Category Archives: Monitoring

Grafana Elasticsearch Moving Averages

If you’re working with Elasticsearch data in Grafana, you may want to add moving averages to your graphs to help visualize trends over time. However, the process for doing so is not always well-documented. Fortunately, it’s actually quite simple.

First, add a new metric to your graph. From there, select “MovingFunction” and choose the metric you want to average. Then, expand the options and set the window to the number of samples you want your moving function to be based on.

Next, you’ll need to provide a script for the moving function to use. Depending on your needs, you can choose from several different options, including:

  • MovingFunctions.max(values)
  • MovingFunctions.min(values)
  • MovingFunctions.sum(values)
  • MovingFunctions.unweightedAvg(values)
  • MovingFunctions.linearWeightedAvg(values)

Once you’ve selected the appropriate script, you should be able to see your moving average data displayed on your graph.

While adding moving averages to Elasticsearch data in Grafana can be a helpful way to visualize trends, it can also be frustrating if you’re not sure how to do it. By following these simple steps, you’ll be able to quickly and easily add moving averages to your graphs and gain deeper insights into your data.

References:
https://www.elastic.co/guide/en/elasticsearch/reference/current/search-aggregations-pipeline-movfn-aggregation.html#:~:text=The%20Moving%20Function%20aggregation%20allows,script%20in%20the%20values%20variable.

Python OAuth2 auth and bearer token caching

To access many APIs you need to use OAuth2, sending a client id and secret to an endpoint to get a token back. Then send that token with future calls as authentication.

The particular API I was calling would also return a number of seconds the bearer token would be good for.

Hopefully this code will help jumpstart someone else along the way to using python and APIs.

#!/usr/bin/env python3

import requests
import json
import datetime

import os.path
from os import path

cache_file = "/var/tmp/oauth.json"
client_id = '**your client_id here**'
client_secret = '**your secret here**'

def getToken():
    url = "https://api.wherever.com/oauth2/token"

    data = {
      'client_id': client_id,
      'client_secret': client_secret,
      'grant_type': 'client_credentials'
    }

    response = requests.post(url, data=data)

    data = json.loads(response.text)
    expiration_time =  datetime.datetime.now() +  datetime.timedelta(seconds=data['expires_in'])
    data['expiration_date'] =   int(expiration_time.utcnow().timestamp())

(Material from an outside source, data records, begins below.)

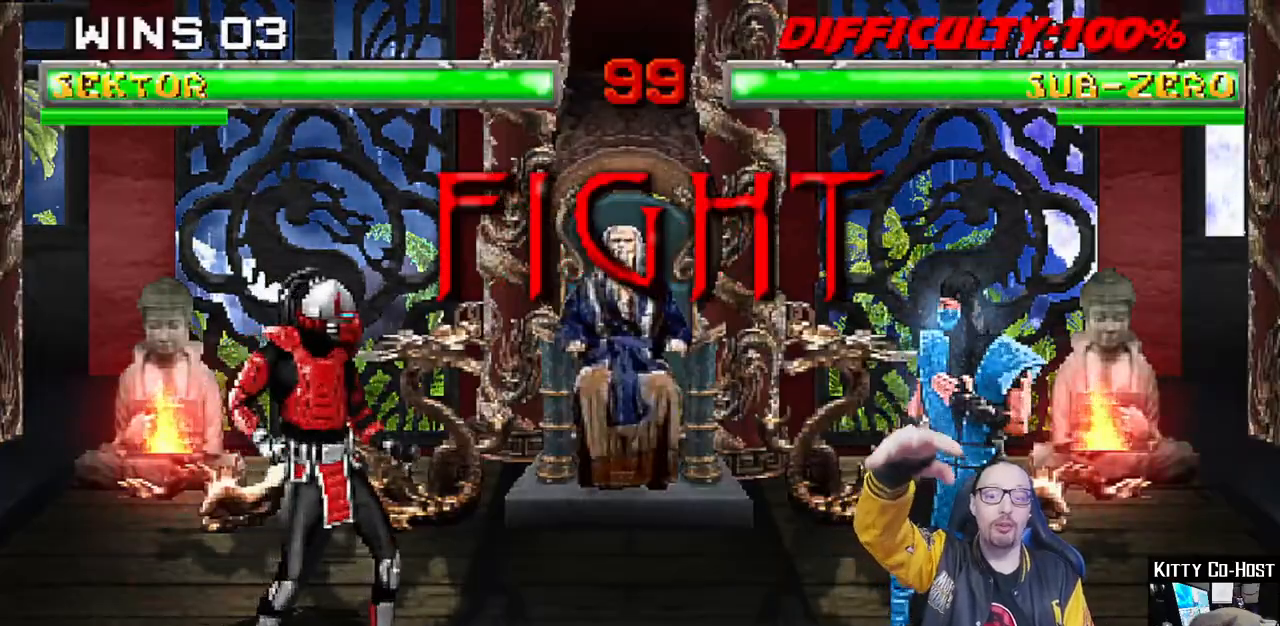
Gameplay with a controller (PlayStation layout); each line is a JSON object with the inputs held at the frame after it. "events" lists button and stick changes between this image and that frame as [ms after this image, input, new state], when the widget could be followed in between.
{"buttons": ["L1", "DPAD_UP", "DPAD_LEFT"], "left_stick": "center", "right_stick": "center", "events": [[217, "L1", "down"], [233, "DPAD_LEFT", "down"], [250, "DPAD_UP", "down"]]}
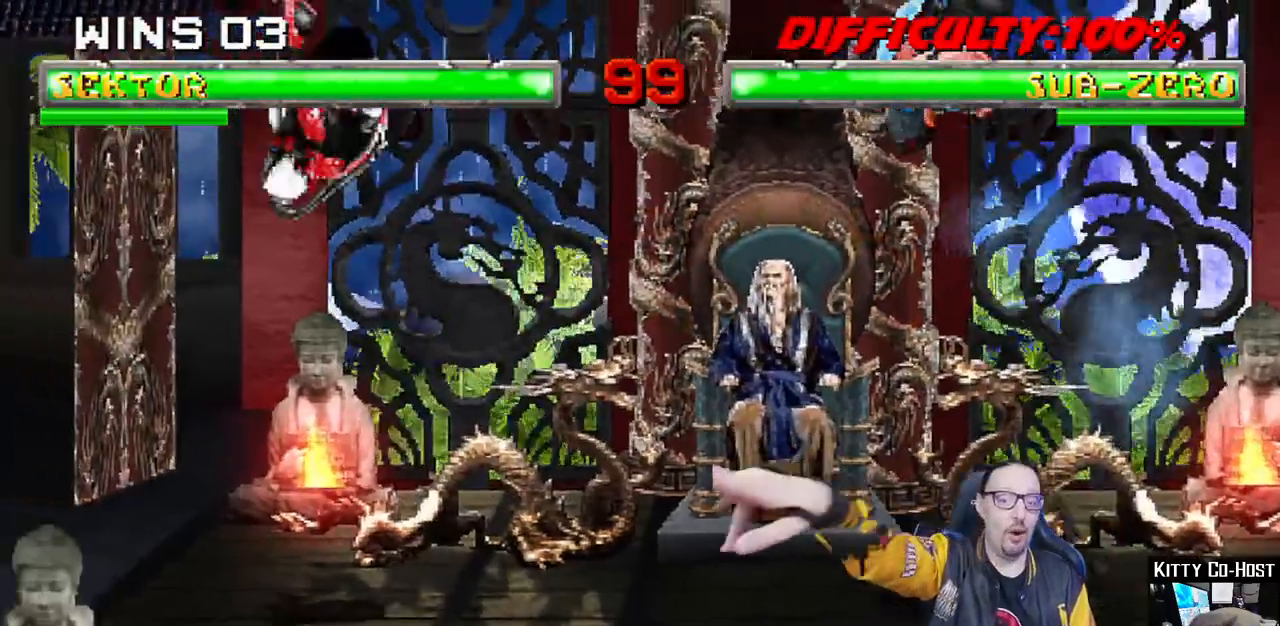
{"buttons": ["L1", "DPAD_RIGHT"], "left_stick": "center", "right_stick": "center", "events": [[100, "DPAD_LEFT", "up"], [100, "DPAD_UP", "up"], [133, "L1", "up"], [500, "DPAD_RIGHT", "down"], [500, "L1", "down"]]}
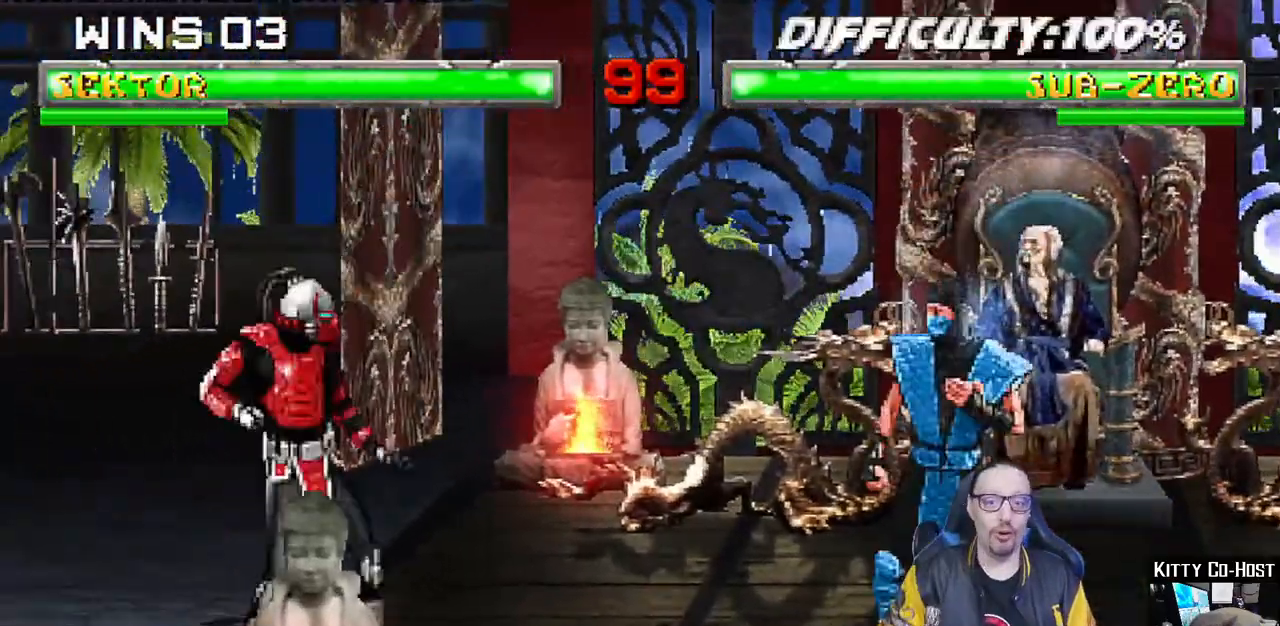
{"buttons": ["SQUARE", "L1", "DPAD_DOWN"], "left_stick": "center", "right_stick": "center", "events": [[50, "DPAD_UP", "down"], [333, "DPAD_UP", "up"], [350, "DPAD_RIGHT", "up"], [400, "SQUARE", "down"], [433, "DPAD_DOWN", "down"]]}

    with open(cache_file, "w") as outfile:
        json.dump(data, outfile)
    return data



if path.exists(cache_file):
    #Reading cache
    with open(cache_file, "r") as infile:
        access_token = json.load(infile)
    if int(datetime.datetime.now().timestamp()) > access_token['expiration_date']:
        #Token expired, get new
        access_token = getToken()
else:
    #No cached value, get and cache
    access_token = getToken()


bearer_token = access_token["access_token"]
headers = {
        'Authorization': f'bearer {bearer_token}'
}

#The rest of the requests go here and pass that header

4/24/2023: updated to fix typo!

Collecting MS SQL Query Data into Telegraf

Sometimes you just want to record results from a SQL query into Telegraf so you can graph it over time with Grafana. I have several queries that I want to see trend data for so I wrote this script to allow me to easily configure queries and throw them into a nice graph for analysis.

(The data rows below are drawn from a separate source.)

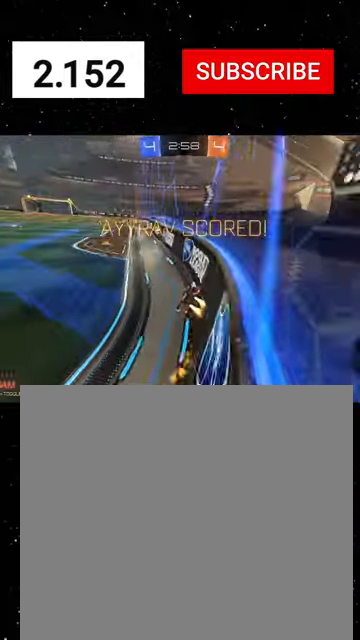
Gameplay with a controller (Xbox layout); each line is a JSON object with the inputs held at the frame after it. "events" lists button and stick changes between this image and that frame as [ms after this image, input, new state], when the widget could be followed in between. Not read: SELECT right_stick.
{"buttons": ["R1", "R2"], "left_stick": "down", "events": [[34, "L1", "up"], [34, "Y", "down"], [100, "R1", "up"], [100, "Y", "up"], [267, "left_stick", "up-left"], [300, "A", "down"], [300, "R1", "down"], [367, "A", "up"], [434, "A", "down"], [467, "A", "up"], [500, "left_stick", "down"]]}
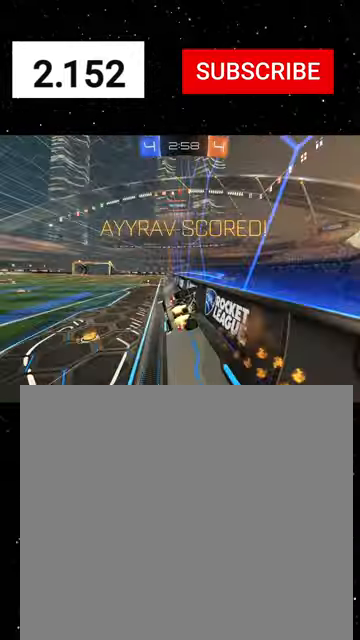
{"buttons": ["A", "R2"], "left_stick": "center", "events": [[67, "A", "down"], [100, "A", "up"], [100, "left_stick", "down-right"], [134, "R1", "up"], [234, "left_stick", "left"], [267, "A", "down"], [367, "A", "up"], [467, "A", "down"], [467, "left_stick", "center"]]}
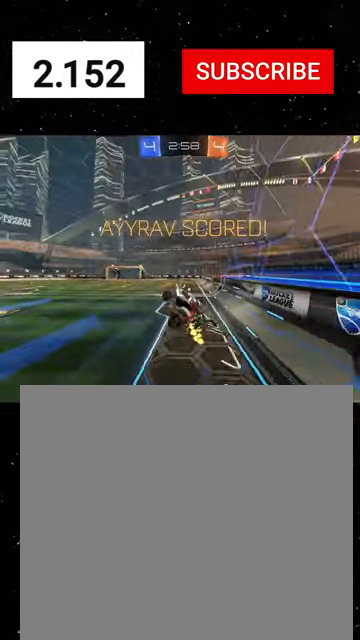
{"buttons": ["R2"], "left_stick": "center", "events": [[34, "A", "up"], [134, "A", "down"], [167, "A", "up"], [267, "A", "down"], [334, "A", "up"], [400, "A", "down"], [467, "A", "up"]]}
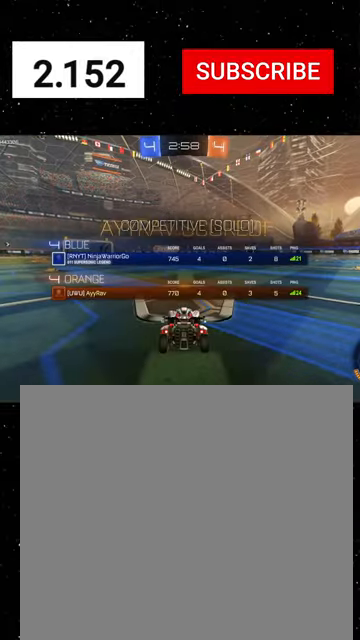
{"buttons": ["R2"], "left_stick": "center", "events": []}
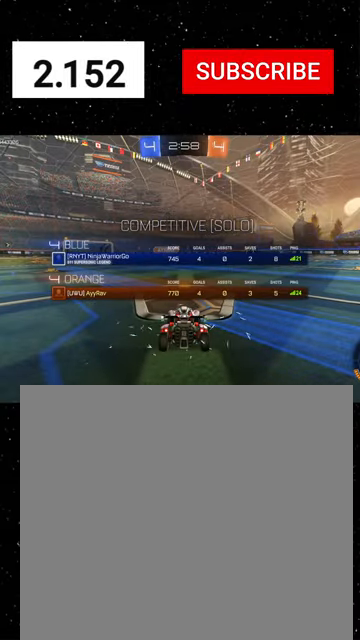
{"buttons": [], "left_stick": "center", "events": [[467, "R2", "up"]]}
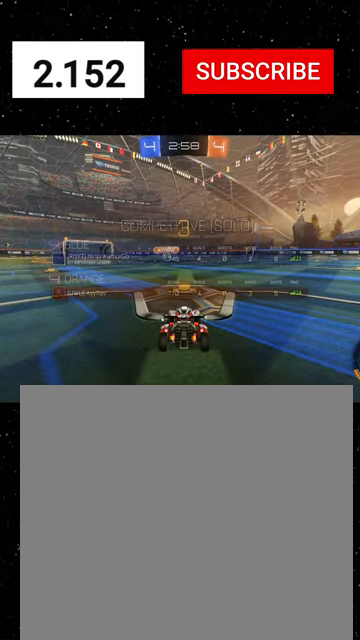
{"buttons": [], "left_stick": "center", "events": []}
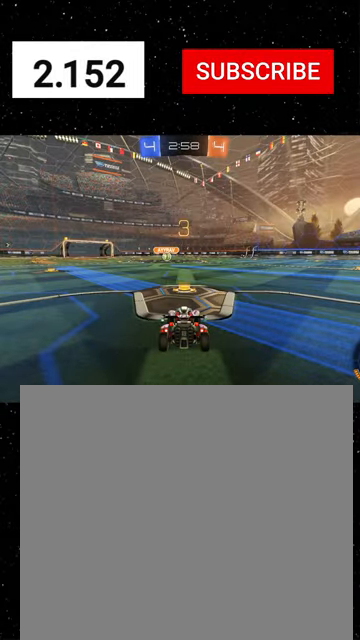
{"buttons": [], "left_stick": "center", "events": []}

For the collection part I have a simple python script. I put the following in /usr/local/sbin/check_mssql.py

#! /usr/bin/env python

__author__ = 'Eric Hodges'
__version__= 0.1

import os, sys
import pymssql
import json
import configparser

from optparse import OptionParser, OptionGroup

parser = OptionParser(usage='usage: %prog [options]')
parser.add_option('-c', '--config', help="Config File Location", default="/etc/mssql_check.conf")

(options, args) = parser.parse_args()
config = configparser.ConfigParser()
config.read(options.config)

settings = config['Settings']
conn = pymssql.connect(host=settings['hostname'],user=settings['username'], password=settings['password'], database=settings['database'])

def return_dict_pair(cur, row_item):
    return_dict = {}
    for column_name, row in zip(cur.description, row_item):
        return_dict[column_name[0]] = row
    return return_dict

queries = config.sections()

items = []

for query in queries:
    if (query != 'Settings'):
        cursor = conn.cursor()

        cursor.execute(config[query]['query'])
        description = cursor.description

        row = cursor.fetchone()
        while row:
            items.append(return_dict_pair(cursor,row))
            row = cursor.fetchone()

conn.close()
print(json.dumps(items))

sys.exit()
<span id="mce_SELREST_start" style="overflow:hidden;line-height:0;"></span>

This script expects to be passed a config file on the command line i.e. ‘check_mssql.py –config test.conf’

The config file is very simple, it contains a Settings section with the database connection options, and then one section for each query you want to run. It runs the query and then converts the rows into a dictionary, then pushes each row onto an array. It repeats for each query adding them all to the same array and finally returns them as JSON. (Replace the right hand side of the = with the correct info). The query needs at least one column to be a string to serve as the key for telegraf.

Example test.conf config:

[Settings]
hostname=server[:port]
database=database_name
username=readonly_user
password=readonly_user_password

[Sample]
query=SELECT measurement, data FROM sample_table

You can make new section like Sample with different names and different queries and it will run them all and combine them together.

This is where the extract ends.